On its Anedot Direct page, the firm promotes a “Conservative List” of organizations and candidates who can receive contributions directly through this service. The roster includes 205 entities, including 46 state GOP committees, Sen. Tim Scott’s and Nikki Haley’s presidential campaigns, 109 House Republican members (including Reps. Jim Jordan, Marjorie Taylor Greene, Lauren Boebert, and Matt Gaetz), 37 GOP senators (including Ted Cruz, Mitch McConnell, Tom Cotton, Marco Rubio, and Rand Paul), and 11 organizations (including Turning Point USA, Moms for America, the National Association for Gun Rights, and the National Republican Congressional Committee).
There is no listing of liberal and centrist groups on the Anedot Direct page. This service seems designed to boost GOP and archly conservative establishments, including organizations that promoted Trump’s lies about the 2020 election, such as Turning Point USA, which is headed by Charlie Kirk, a prominent proponent of the baseless charge that the election was stolen from Trump.
Anedot and Dietzel did not respond to multiple requests for comment.
For months, No Labels has been getting on the ballot in states across the country, in possible preparation to run what it calls a “unity ticket” in the 2024 presidential race.
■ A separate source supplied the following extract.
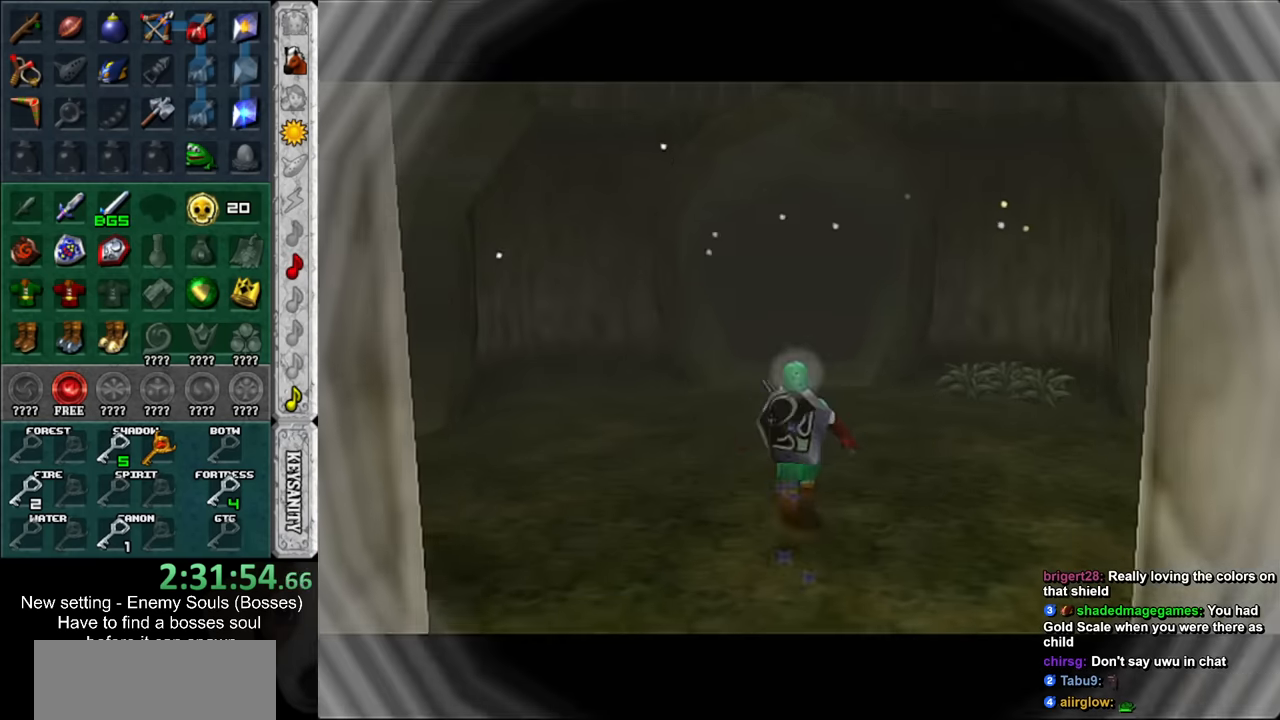
{"buttons": [], "left_stick": "up-left", "right_stick": "center", "events": []}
The most discussed potential candidate for No Labels has been West Virginia Democratic Sen. Joe Manchin, who has said nothing definitive about whether he would participate in this effort. Democratic strategists and activists eye this project with much suspicion. (The Maine secretary of state recently accused No Labels of possibly misleading voters in the state into signing a form that changed their party affiliation to No Labels—a charge the organization denied.) Last week, prominent Democratic strategists and Never-Trump Republicans met privately in Washington, DC, to discuss how best to counter a No Labels presidential campaign.
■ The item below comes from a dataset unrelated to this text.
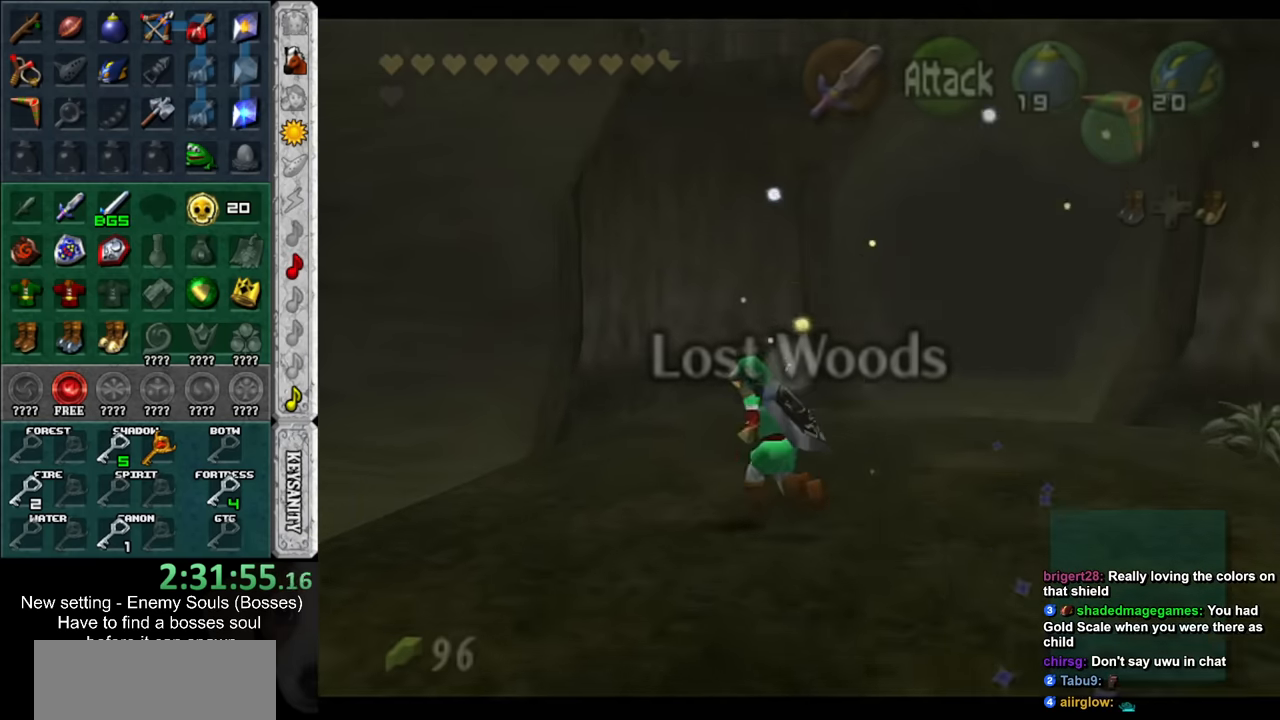
{"buttons": [], "left_stick": "up-left", "right_stick": "center", "events": []}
No Labels, whose co-founders include former Sen. Joe Lieberman, a Democrat turned independent, does not disclose its funders, but news stories have revealed that it has received large donations from right-wing billionaires, such as Harlan Crow (most infamous for being a Nazi-memorabilia-collecting benefactor of Supreme Court Justice Clarence Thomas). Its CEO, Nancy Jacobson, a former Democratic fundraiser, is married to Mark Penn, the former Clinton political adviser who distanced himself from the Democratic Party and who occasionally met with Trump in the White House. No Labels insists Penn is not involved with the group. But the organization has hired HarrisX to conduct polls, and Penn oversees that firm’s corporate parent.
No Labels did not respond to several inquiries. When a Mother Jones reporter called the organization, the woman who answered the phone said he would have to direct questions to Maryanne Martini, the communications deputy for No Labels. But she refused to provide Martini’s email address.
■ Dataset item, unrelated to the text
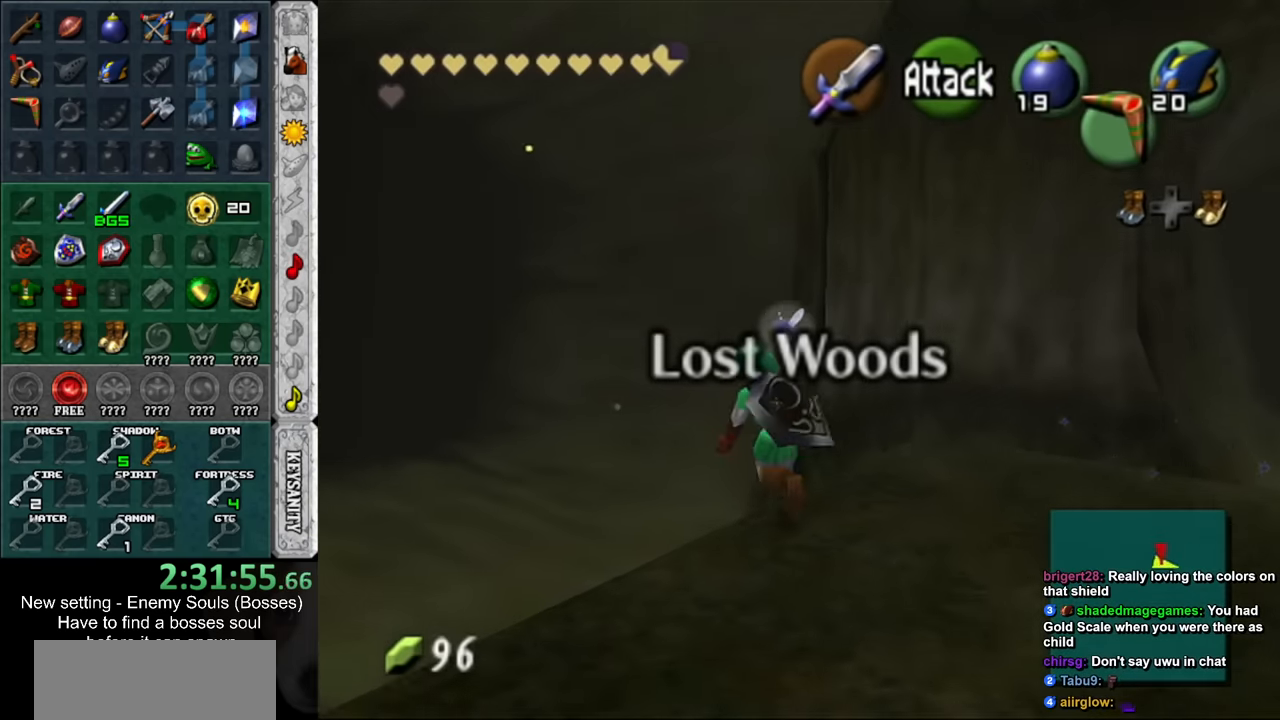
{"buttons": [], "left_stick": "up-left", "right_stick": "center", "events": []}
Critics of No Labels point to past donations from right-wing funders and the proximity of Penn to the group to raise questions about its agenda and spur speculation about its intentions. With No Labels a dark-money group, much key information about it remains unknown. Might its efforts end up hurting Biden and helping Trump? That’s not yet clear. But one thing is: Whenever a supporter heeds the outfit’s call for bipartisanship and moderation and clicks on its “donate” button, he or she is putting money in the pocket of a conservative tech firm that’s advancing far-right extremism.